De 2022 a 2023
Sigo con la lectura de Dante Trujillo en Una historia breve, extraña y brutal. La voz del narrador conecta sus pesquisas, averigua por teléfono las fuentes de una novela sobre los Gutiérrez o la hija del Presidente Balta a punto de casarse el día del cuartelazo. El hermano de Balta, encargado del Real Felipe, entrega el Callao sin disparar una bala, probablemente confiando en que su hermano está detrás del intento de golpe.
Vemos un documental en Netflix sobre Pelé. Muchas imágenes que recuerdo haber visto de niño, en la fiebre de España 1982, cuando coleccionaba fascículos con la historia de los mundiales y miraba sin cansarme las fotos de Pelé haciéndole goles a los suecos en 1958 y cargado en hombros en el estadio Azteca en México 70.
Un poco decepcionante que el partido con Perú casi no ocupe espacio. Más se dedican a hablar de los rumanos, de los húngaros y del Portugal que eliminó a los brasileños del Mundial de Inglaterra en 1966.
Me voy a jugar tenis con mis hijos y nos encontramos con Peter y su familia –mitad británica, mitad de Miami– en la cancha. Mi hijo tira casi todas las pelotas fuera. Almorzamos en casa y nos vamos a Chappaqua a montar bicicleta.

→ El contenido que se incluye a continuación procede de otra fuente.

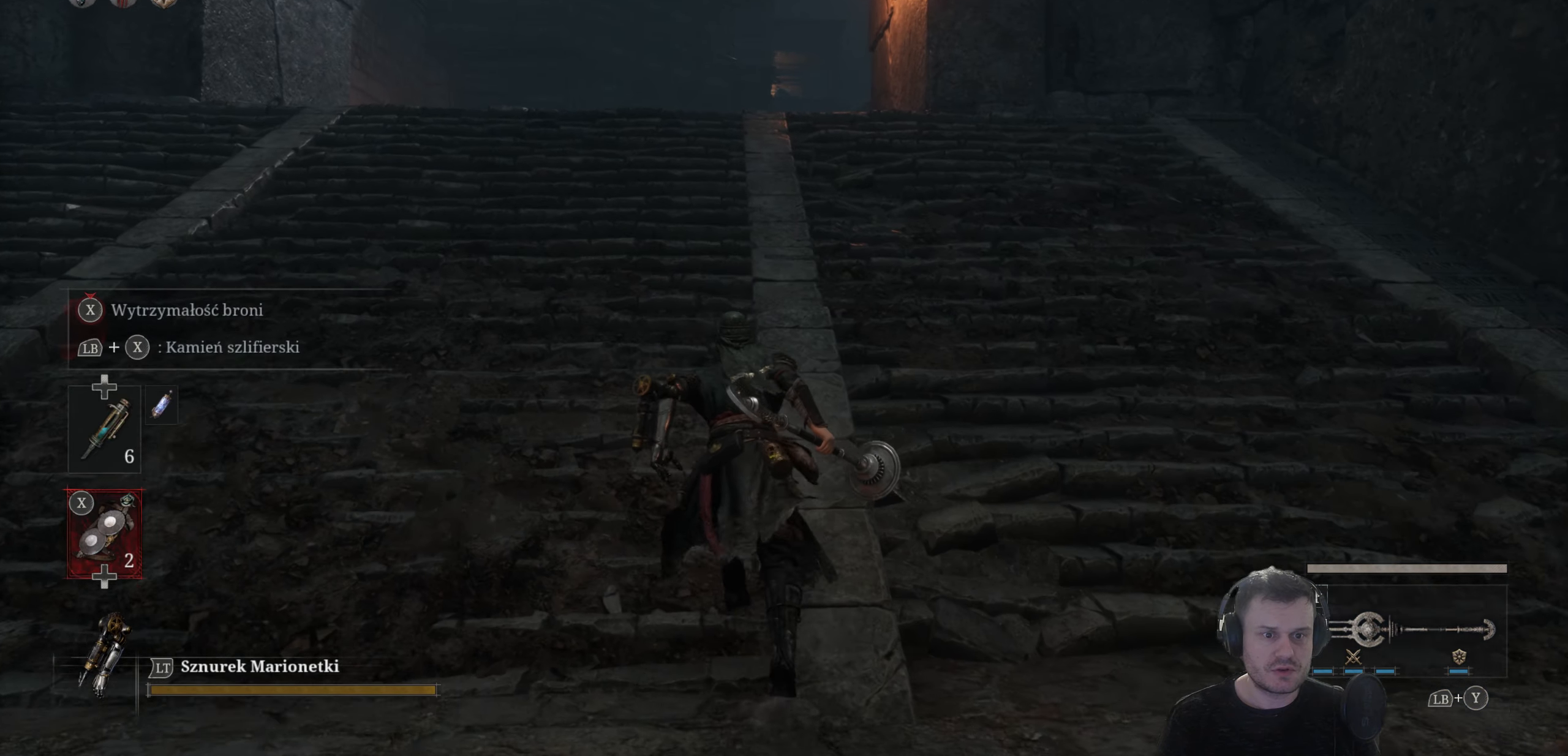
{"buttons": ["B"], "left_stick": "up", "right_stick": "center", "events": []}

Ya de noche, recibimos el año en una casa llena de niños. A las 12 siento su apretón. Una mirada enfrentada a mí. Celebramos con otros padres de familias numerosas, adelantándonos a la medianoche, mirando una grabación de la pelota que cae en Times Square, para que los más pequeños se vayan a dormir. Manejo de regreso por un camino lleno de neblina, la autopista 9, cruzando el puente Bear Mountain que atraviesa el Hudson. Llegamos a la casa un minuto antes de la medianoche ¡Feliz 2023!
De 2023 a 2024
En la mañana, desayunando en Saint Pete Beach, una gaviota arranca una lonja de tocino del plato de mi hijo. Su cara de sorpresa. Luego, más calmado, se pasea por el Boulevard manejando el control remoto de su Monstertruck. Mi esposa sigue emocionada porque ha visto a tres delfines nadando.

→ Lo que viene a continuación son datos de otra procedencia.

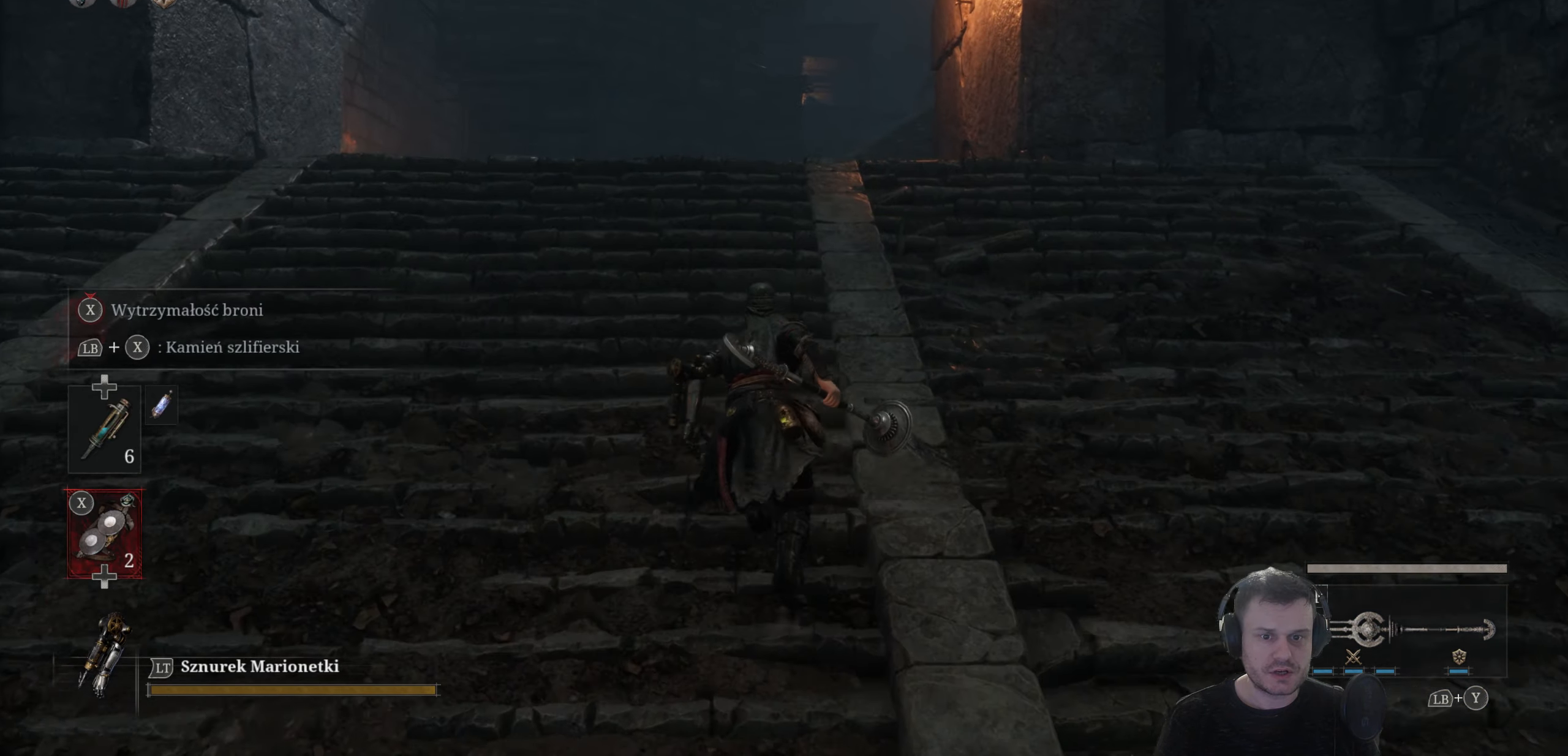
{"buttons": ["B"], "left_stick": "up", "right_stick": "center", "events": []}
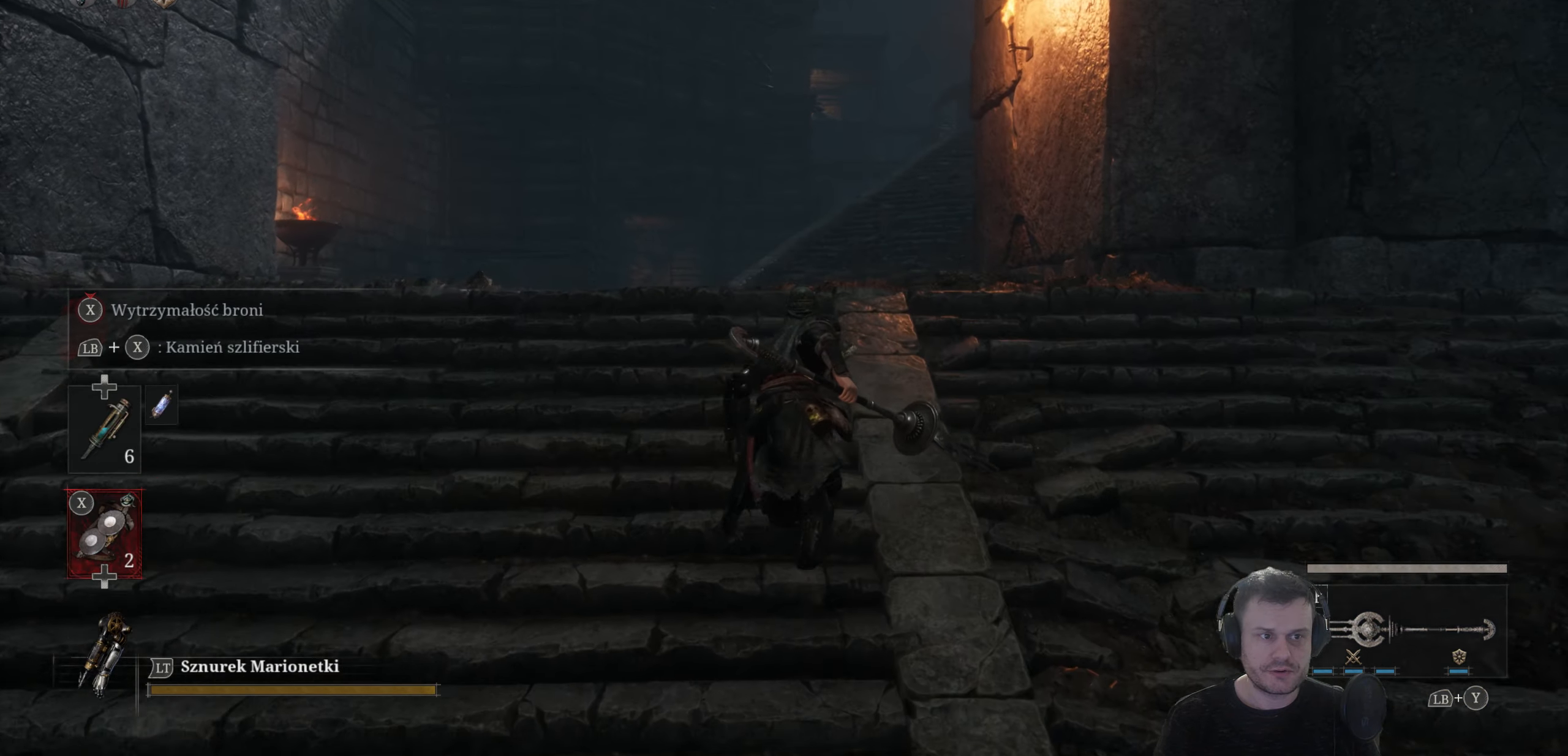
{"buttons": [], "left_stick": "up", "right_stick": "center", "events": [[500, "B", "up"]]}
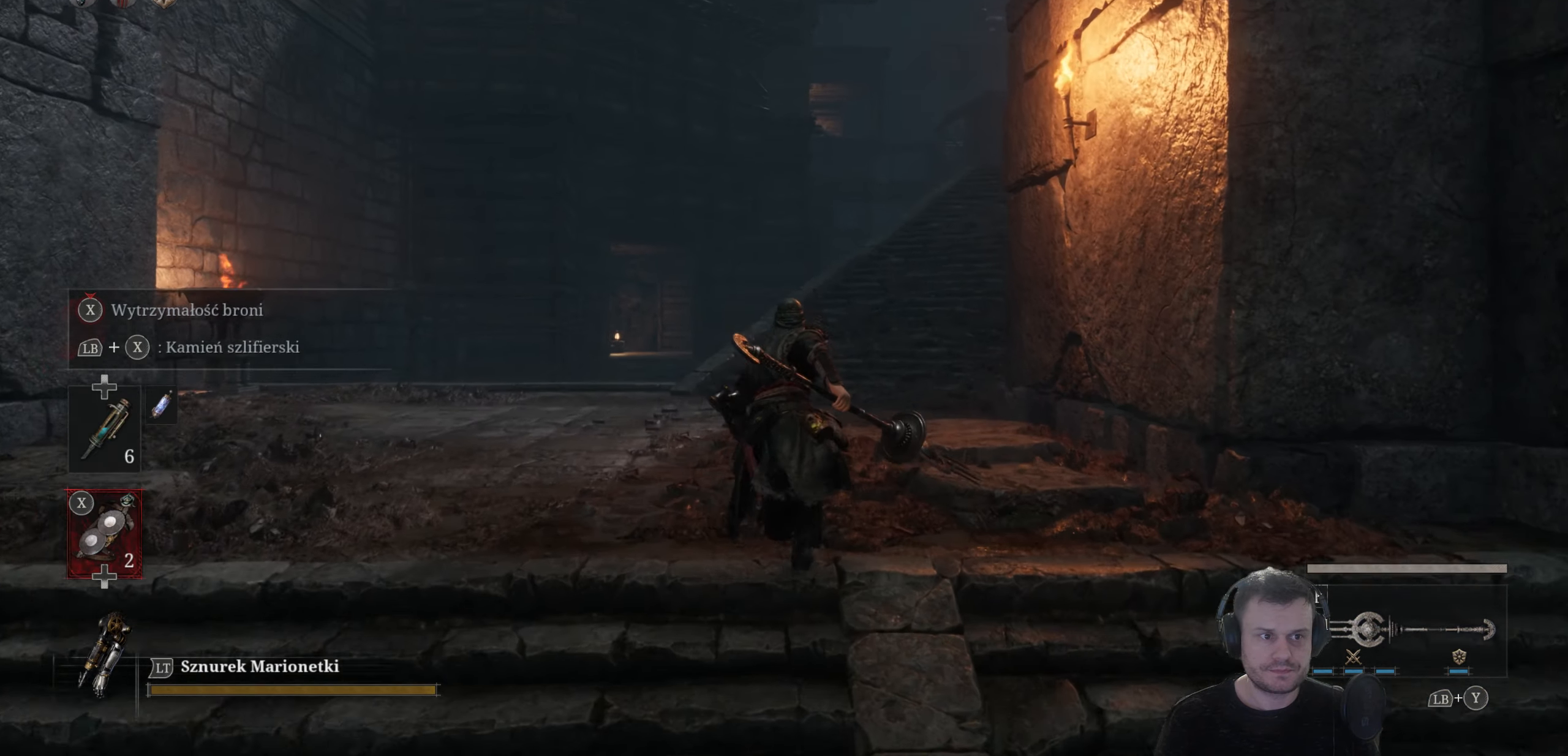
{"buttons": ["B"], "left_stick": "up", "right_stick": "center", "events": [[183, "right_stick", "right"], [350, "right_stick", "center"], [500, "B", "down"]]}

Camino con mi papá por la playa hasta el Hotel San César, de ida y de vuelta ¿Eso no es lo mejor del viaje, el objetivo original, disfrutar de tu padre que se ha recuperado de un modo casi magnífico –si no fuera por las subidas de la presión, de una operación difícil, con cierto riesgo y algunas complicaciones que hicieron la espera muy delicada y aumentaron la ansiedad en estos meses antes del viaje?
Me da por pensar en la farola de kerosene –la Petromax– de la casa de piedra con techo de paja donde pasaba los veranos de mi niñez con mi familia, en Silaca. Es la misma sensación de estar todos juntos bajo un mismo techo.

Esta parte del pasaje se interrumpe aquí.